I know photoshop HDR is pretty difficult. I was searching around one day for some HDR help and i found some cool programs. 

Photomatix- it actually compresses all of your exposures automatically, and gives you freedom to select saturation, brightness, WB, and a whole slew of other things. It's pretty cool. 

The other program i would recomend for HDR is Aperture. I think it is a little easier to use than Pshop, but thats just me.


----------



## Joxby (Oct 31, 2007)

kalmkidd said:


> ya i think its horrible looking not sharp at all, contrast is way off. basically look at ur pic. then look at this. A REAL HDR.



The intention of HDR is to _accurately_ represent the wide range of intensity levels found in real scenes ranging from direct sunlight to the deepest shadows.



JHF Photography said:


> I believe the "fake" HDR that is being mentioned is the process of taking one image, generating 3 different exposures from it, and then using those 3 images for the tone mapping. The "proper" way to make an HDR is to physically take 3 photographs at different exposures and use those for the tone mapping.



Whats the difference between 3 seperate exposures, and 1 exposure shot in RAW and adjusted with exposure bias in a RAW editor.
That sounds like an argument....its meant to be a question I dont know the answer to..
I'm not deep in digital..


----------



## JHF Photography (Oct 31, 2007)

Joxby said:


> Whats the difference between 3 seperate exposures, and 1 exposure shot in RAW and adjusted with exposure bias in a RAW editor.
> That sounds like an argument....its meant to be a question I dont know the answer to..
> I'm not deep in digital..


 
That was in no way, shape or form meant to be an argument. If you look a little closer at my post, the terms "fake" and "proper" are in quotes; other peoples words, not mine. I am not implying that either are better than the other, I was merely taking a stab at deciphering what people were referring to as "fake" and "real", as LaFoto asked what they meant. I may be off on my interpretation, but this is what I gathered the OP was talking about.

As for the question about the difference between 3 shots, and 1 shot adjusted 3 ways, I do think there will be a difference (although I would love to hear the input of someone with more HDR experience than me). The reason I think there will be a difference, however slight it may be, is the fact that you can't pull back details that aren't there in the original shot. 

For example, if you had a sunset with incredible depth of colors and textures, but your single shot blew out most of the sky, you're not going to be able to get those details all back by merely adjusting the exposure after.

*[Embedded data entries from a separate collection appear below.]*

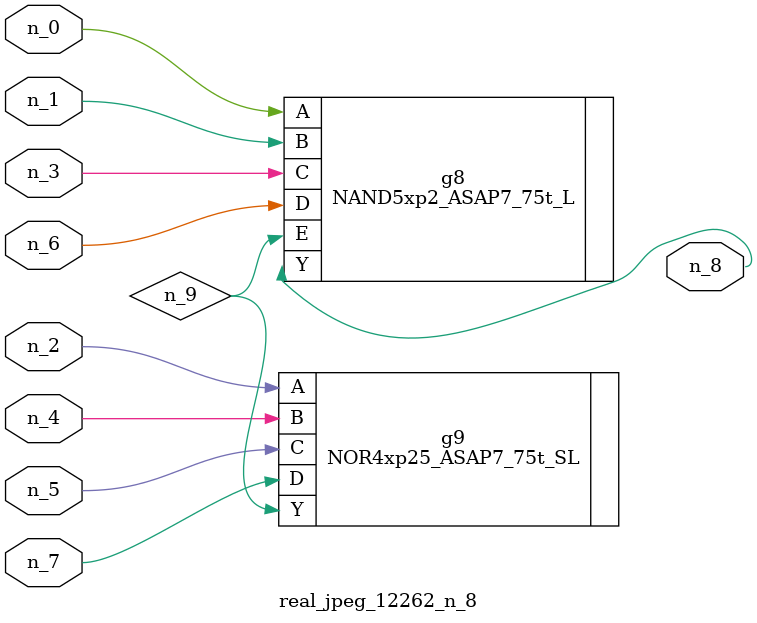
<source format=v>
module real_jpeg_12262_n_8 (n_5, n_4, n_0, n_1, n_2, n_6, n_7, n_3, n_8);

input n_5;
input n_4;
input n_0;
input n_1;
input n_2;
input n_6;
input n_7;
input n_3;

output n_8;

wire n_9;

NAND5xp2_ASAP7_75t_L g8 ( 
.A(n_0),
.B(n_1),
.C(n_3),
.D(n_6),
.E(n_9),
.Y(n_8)
);

NOR4xp25_ASAP7_75t_SL g9 ( 
.A(n_2),
.B(n_4),
.C(n_5),
.D(n_7),
.Y(n_9)
);


endmodule
</source>
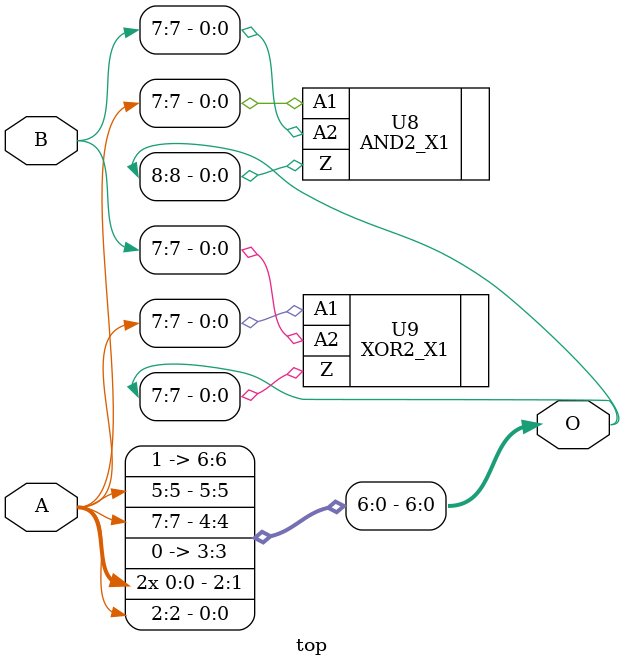
<source format=v>


module top ( A, B, O );
  input [7:0] A;
  input [7:0] B;
  output [8:0] O;

  assign O[6] = 1'b1;
  assign O[3] = 1'b0;
  assign O[5] = A[5];
  assign O[4] = A[7];
  assign O[1] = A[0];
  assign O[2] = A[0];
  assign O[0] = A[2];

  AND2_X1 U8 ( .A1(A[7]), .A2(B[7]), .Z(O[8]) );
  XOR2_X1 U9 ( .A1(A[7]), .A2(B[7]), .Z(O[7]) );
endmodule


</source>
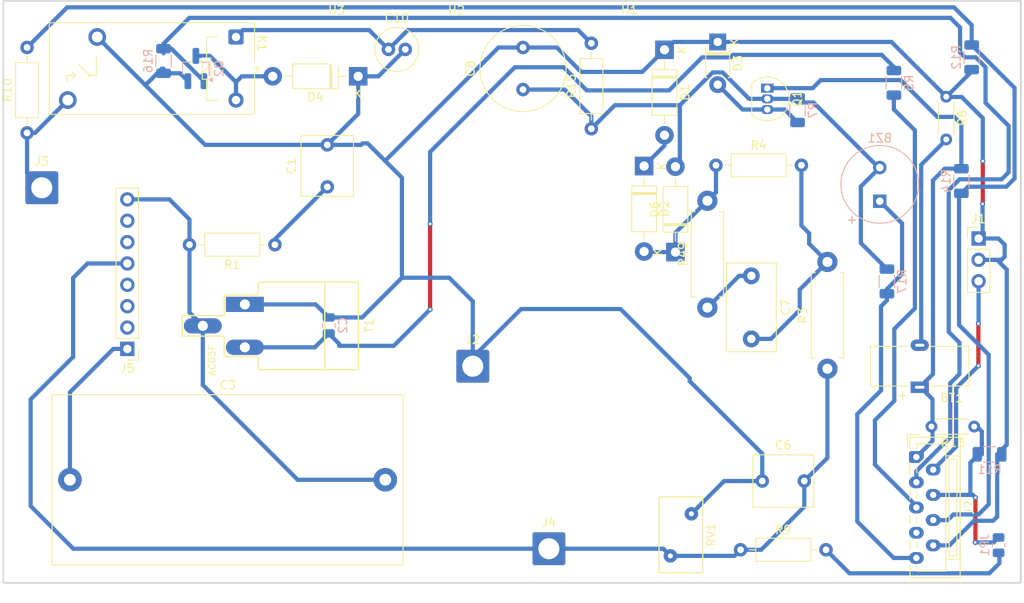
<source format=kicad_pcb>
(kicad_pcb
	(version 20240108)
	(generator "pcbnew")
	(generator_version "8.0")
	(general
		(thickness 1.6)
		(legacy_teardrops no)
	)
	(paper "A4")
	(layers
		(0 "F.Cu" signal)
		(31 "B.Cu" signal)
		(32 "B.Adhes" user "B.Adhesive")
		(33 "F.Adhes" user "F.Adhesive")
		(34 "B.Paste" user)
		(35 "F.Paste" user)
		(36 "B.SilkS" user "B.Silkscreen")
		(37 "F.SilkS" user "F.Silkscreen")
		(38 "B.Mask" user)
		(39 "F.Mask" user)
		(40 "Dwgs.User" user "User.Drawings")
		(41 "Cmts.User" user "User.Comments")
		(42 "Eco1.User" user "User.Eco1")
		(43 "Eco2.User" user "User.Eco2")
		(44 "Edge.Cuts" user)
		(45 "Margin" user)
		(46 "B.CrtYd" user "B.Courtyard")
		(47 "F.CrtYd" user "F.Courtyard")
		(48 "B.Fab" user)
		(49 "F.Fab" user)
		(50 "User.1" user)
		(51 "User.2" user)
		(52 "User.3" user)
		(53 "User.4" user)
		(54 "User.5" user)
		(55 "User.6" user)
		(56 "User.7" user)
		(57 "User.8" user)
		(58 "User.9" user)
	)
	(setup
		(pad_to_mask_clearance 0)
		(allow_soldermask_bridges_in_footprints no)
		(pcbplotparams
			(layerselection 0x00010fc_ffffffff)
			(plot_on_all_layers_selection 0x0000000_00000000)
			(disableapertmacros no)
			(usegerberextensions no)
			(usegerberattributes yes)
			(usegerberadvancedattributes yes)
			(creategerberjobfile yes)
			(dashed_line_dash_ratio 12.000000)
			(dashed_line_gap_ratio 3.000000)
			(svgprecision 4)
			(plotframeref no)
			(viasonmask no)
			(mode 1)
			(useauxorigin no)
			(hpglpennumber 1)
			(hpglpenspeed 20)
			(hpglpendiameter 15.000000)
			(pdf_front_fp_property_popups yes)
			(pdf_back_fp_property_popups yes)
			(dxfpolygonmode yes)
			(dxfimperialunits yes)
			(dxfusepcbnewfont yes)
			(psnegative no)
			(psa4output no)
			(plotreference yes)
			(plotvalue yes)
			(plotfptext yes)
			(plotinvisibletext no)
			(sketchpadsonfab no)
			(subtractmaskfromsilk no)
			(outputformat 1)
			(mirror no)
			(drillshape 1)
			(scaleselection 1)
			(outputdirectory "")
		)
	)
	(net 0 "")
	(net 1 "Net-(J7-Pin_4)")
	(net 2 "unconnected-(J5-Pin_7-Pad7)")
	(net 3 "unconnected-(J5-Pin_6-Pad6)")
	(net 4 "unconnected-(J5-Pin_2-Pad2)")
	(net 5 "unconnected-(J5-Pin_3-Pad3)")
	(net 6 "unconnected-(J7-Pin_7-Pad7)")
	(net 7 "Net-(BT1--)")
	(net 8 "Net-(BT1-+)")
	(net 9 "Net-(J7-Pin_6)")
	(net 10 "Net-(BZ1-+)")
	(net 11 "Net-(BZ1--)")
	(net 12 "Net-(J3-Pin_1)")
	(net 13 "Net-(J5-Pin_8)")
	(net 14 "unconnected-(J5-Pin_4-Pad4)")
	(net 15 "Net-(J5-Pin_1)")
	(net 16 "Net-(J4-Pin_1)")
	(net 17 "Net-(JP1-B)")
	(net 18 "Net-(C7-Pad2)")
	(net 19 "GND")
	(net 20 "Net-(J7-Pin_3)")
	(net 21 "/TCP")
	(net 22 "Net-(D3-A)")
	(net 23 "Net-(T1-G)")
	(net 24 "Net-(C7-Pad1)")
	(net 25 "Net-(D2-A)")
	(net 26 "Net-(D1-A)")
	(net 27 "Net-(D4-A)")
	(net 28 "Net-(C10-Pad1)")
	(net 29 "/GATE")
	(net 30 "Net-(C1-Pad1)")
	(footprint "MountingHole:MountingHole_3.7mm" (layer "F.Cu") (at 145.25 61.425))
	(footprint "Connector_Wire:SolderWire-2sqmm_1x01_D2mm_OD3.9mm" (layer "F.Cu") (at 75.375 77.875))
	(footprint "Diode_THT:D_DO-41_SOD81_P10.16mm_Horizontal" (layer "F.Cu") (at 113 64.625 180))
	(footprint "Capacitor_THT:C_Radial_D10.0mm_H12.5mm_P5.00mm" (layer "F.Cu") (at 132.6 66.2 90))
	(footprint "Connector_JST:JST_ZE_B09B-ZESK-D_1x09_P1.50mm_Vertical" (layer "F.Cu") (at 179.375 109.9 -90))
	(footprint "Diode_THT:D_DO-41_SOD81_P10.16mm_Horizontal" (layer "F.Cu") (at 147 75.295 -90))
	(footprint "MountingHole:MountingHole_3.7mm" (layer "F.Cu") (at 124.675 61.475))
	(footprint "Resistor_THT:R_Axial_DIN0207_L6.3mm_D2.5mm_P10.16mm_Horizontal" (layer "F.Cu") (at 158.47 120.925))
	(footprint "Resistor_THT:R_Axial_DIN0207_L6.3mm_D2.5mm_P10.16mm_Horizontal" (layer "F.Cu") (at 140.725 70.86 90))
	(footprint "Capacitor_THT:C_Rect_L7.0mm_W6.0mm_P5.00mm" (layer "F.Cu") (at 109.325 77.775 90))
	(footprint "Diode_THT:D_DO-41_SOD81_P10.16mm_Horizontal" (layer "F.Cu") (at 150.725 85.53 90))
	(footprint "Capacitor_THT:C_Rect_L10.3mm_W5.7mm_P7.50mm_MKS4" (layer "F.Cu") (at 159.75 88.35 -90))
	(footprint "Resistor_THT:R_Axial_DIN0204_L3.6mm_D1.6mm_P5.08mm_Horizontal" (layer "F.Cu") (at 182.925 67.05 -90))
	(footprint "Package_TO_SOT_THT:TO-92_Inline" (layer "F.Cu") (at 161.65 66.035 -90))
	(footprint "Capacitor_THT:DX_5R5VxxxxU_D11.5mm_P5.00mm" (layer "F.Cu") (at 179.775 101.6 180))
	(footprint "Resistor_THT:R_Axial_DIN0204_L3.6mm_D1.6mm_P5.08mm_Horizontal" (layer "F.Cu") (at 186.25 106.275 180))
	(footprint "Resistor_THT:R_Axial_DIN0207_L6.3mm_D2.5mm_P10.16mm_Horizontal" (layer "F.Cu") (at 73.625 71.355 90))
	(footprint "MountingHole:MountingHole_3.7mm" (layer "F.Cu") (at 110.425 61.5))
	(footprint "local:TO-202AA" (layer "F.Cu") (at 101.325 94.3 -90))
	(footprint "Resistor_THT:R_Axial_DIN0207_L6.3mm_D2.5mm_P10.16mm_Horizontal" (layer "F.Cu") (at 155.545 75.2))
	(footprint "Resistor_THT:R_Axial_DIN0411_L9.9mm_D3.6mm_P12.70mm_Horizontal" (layer "F.Cu") (at 168.8 99.4 90))
	(footprint "Capacitor_THT:C_Rect_L7.0mm_W6.0mm_P5.00mm" (layer "F.Cu") (at 161.05 112.75))
	(footprint "Resistor_THT:R_Axial_DIN0411_L9.9mm_D3.6mm_P12.70mm_Horizontal" (layer "F.Cu") (at 154.525 92.125 90))
	(footprint "Relay_THT:Relay_SPST_Omron_G5PZ" (layer "F.Cu") (at 98.47 59.95 -90))
	(footprint "Capacitor_THT:C_Rect_L41.5mm_W20.0mm_P37.50mm_MKS4" (layer "F.Cu") (at 78.725 112.6))
	(footprint "Connector_Wire:SolderWire-2sqmm_1x01_D2mm_OD3.9mm" (layer "F.Cu") (at 135.675 120.8))
	(footprint "Varistor:RV_Disc_D9mm_W5.2mm_P5mm" (layer "F.Cu") (at 150.125 121.65 90))
	(footprint "Resistor_THT:R_Axial_DIN0207_L6.3mm_D2.5mm_P10.16mm_Horizontal" (layer "F.Cu") (at 103.1 84.65 180))
	(footprint "Capacitor_THT:C_Radial_D5.0mm_H11.0mm_P2.00mm" (layer "F.Cu") (at 116.6 61.425))
	(footprint "Connector_PinHeader_2.54mm:PinHeader_1x08_P2.54mm_Vertical" (layer "F.Cu") (at 85.55 97.04 180))
	(footprint "Connector_Wire:SolderWire-2sqmm_1x01_D2mm_OD3.9mm" (layer "F.Cu") (at 126.625 99.1))
	(footprint "Diode_THT:D_T-1_P5.08mm_Horizontal" (layer "F.Cu") (at 155.75 60.535 -90))
	(footprint "Connector_PinHeader_2.54mm:PinHeader_1x03_P2.54mm_Vertical" (layer "F.Cu") (at 186.775 83.91))
	(footprint "Diode_THT:D_DO-41_SOD81_P10.16mm_Horizontal" (layer "F.Cu") (at 149.425 61.47 -90))
	(footprint "Resistor_SMD:R_1206_3216Metric" (layer "B.Cu") (at 89.85 62.8 -90))
	(footprint "Capacitor_SMD:C_0805_2012Metric" (layer "B.Cu") (at 109.5 94.25 90))
	(footprint "Resistor_SMD:R_1206_3216Metric" (layer "B.Cu") (at 175.875 89.0125 90))
	(footprint "Resistor_SMD:R_1206_3216Metric"
		(layer "B.Cu")
		(uuid "50279241-34ee-4a6d-97d1-6dbb780d2194")
		(at 185.95 62.3625 -90)
		(descr "Resistor SMD 1206 (3216 Metric), square (rectangular) end terminal, IPC_7351 nominal, (Body size source: IPC-SM-782 page 72, https://www.pcb-3d.com/wordpress/wp-content/uploads/ipc-sm-782a_amendment_1_and_2.pdf), generated with kicad-footprint-generator")
		(tags "resistor")
		(property "Reference" "R12"
			(at 0 1.82 90)
			(layer "B.SilkS")
			(uuid "112c3219-8938-4526-be60-29ca0224937a")
			(effects
				(font
					(size 1 1)
					(thickness 0.15)
				)
				(justify mirror)
			)
		)
		(property "Value" "R"
			(at 0 -1.82 90)
			(layer "B.Fab")
			(uuid "0b567a6b-5144-4cc0-8715-23faea567fb2")
			(effects
				(font
					(size 1 1)
					(thickness 0.15)
				)
				(justify mirror)
			)
		)
		(property "Footprint" "Resistor_SMD:R_1206_3216Metric"
			(at 0 0 90)
			(unlocked yes)
			(layer "B.Fab")
			(hide yes)
			(uuid "44394e5c-c9ee-48dd-8db7-60441d0fb378")
			(effects
				(font
					(size 1.27 1.27)
				)
				(justify mirror)
			)
		)
		(property "Datasheet" ""
			(at 0 0 90)
			(unlocked yes)
			(layer "B.Fab")
			(
... [1481600 chars truncated]
</source>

It would have been better to make an exposure for the sky seperately.

Again, this is just my opinion.... and I'm fairly new to HDR myself.


Jason


----------



## Joxby (Oct 31, 2007)

I meant _my_ question sounded like _I_ was looking for a fight

I dont know much about digital processing short of the basics or what the requirements are for a true bonafide HDR, but in Nikon Capture or NX for that matter, I can take an image down 2 stops and up 2 stops from 1 good exposure...so a 4 stop spread.
I'm not sure how much a difference there'd be between that and 3 seperate exposures on site with similar bracketing.
Or infact using a greater number of exposures over a bigger range, cant help thinking theres a point where no advantage is gained at a certain quantity.


----------



## JHF Photography (Oct 31, 2007)

Joxby said:


> I meant _my_ question sounded like _I_ was looking for a fight


 

LMAO!!   :lmao::lmao::lmao::lmao:

Sorry, my bad.... there's that whole "interpretation" thing.


Jason


----------



## tedgtfan (Oct 31, 2007)

LaFoto said:


> I still don't get it: *are* we talking about the multiplied RAW-files here - or is THIS "HDR in Photoshop" out of a single jpeg-file?


I did see the phrase tonemapping in the article. Yes it processed from a single exposure and adjust the shadow/highlight, then duplicate the layer apply color dodge and mask out the black, then duplicate the base again and apply linear burn and mask out white, then colorize into red tones red tones, then tweak all the adjustments and flatten image. I found it hard to do because they must have been using an older version of photoshop. Anyway I know you said you didn't want web site but I'll leave it here in case anyone else does. Thanks for all the comments and suggestions. I learn from these 
http://www.nill.cz/index.php?set=tu1


----------



## RKW3 (Jan 5, 2008)

I have been shooting a lot of HDRs lately. The proper seperate-exposure way is great (of course), but the single-exposure tonemapping can be good as well at bringing out detail etc.. Here is one of my threads from a long time ago, when I used one JPEG re-photoshopped into three different brightness levels. I must say it worked a bit (although there are major errors with it still). P.S. the sky is fake, but everything else is real

A lot of times single exposure HDR's turn out horrible, it all depends on the original shot. (ie. if the original file has blown highlights, it's likely that tonemapping won't recover it still)


----------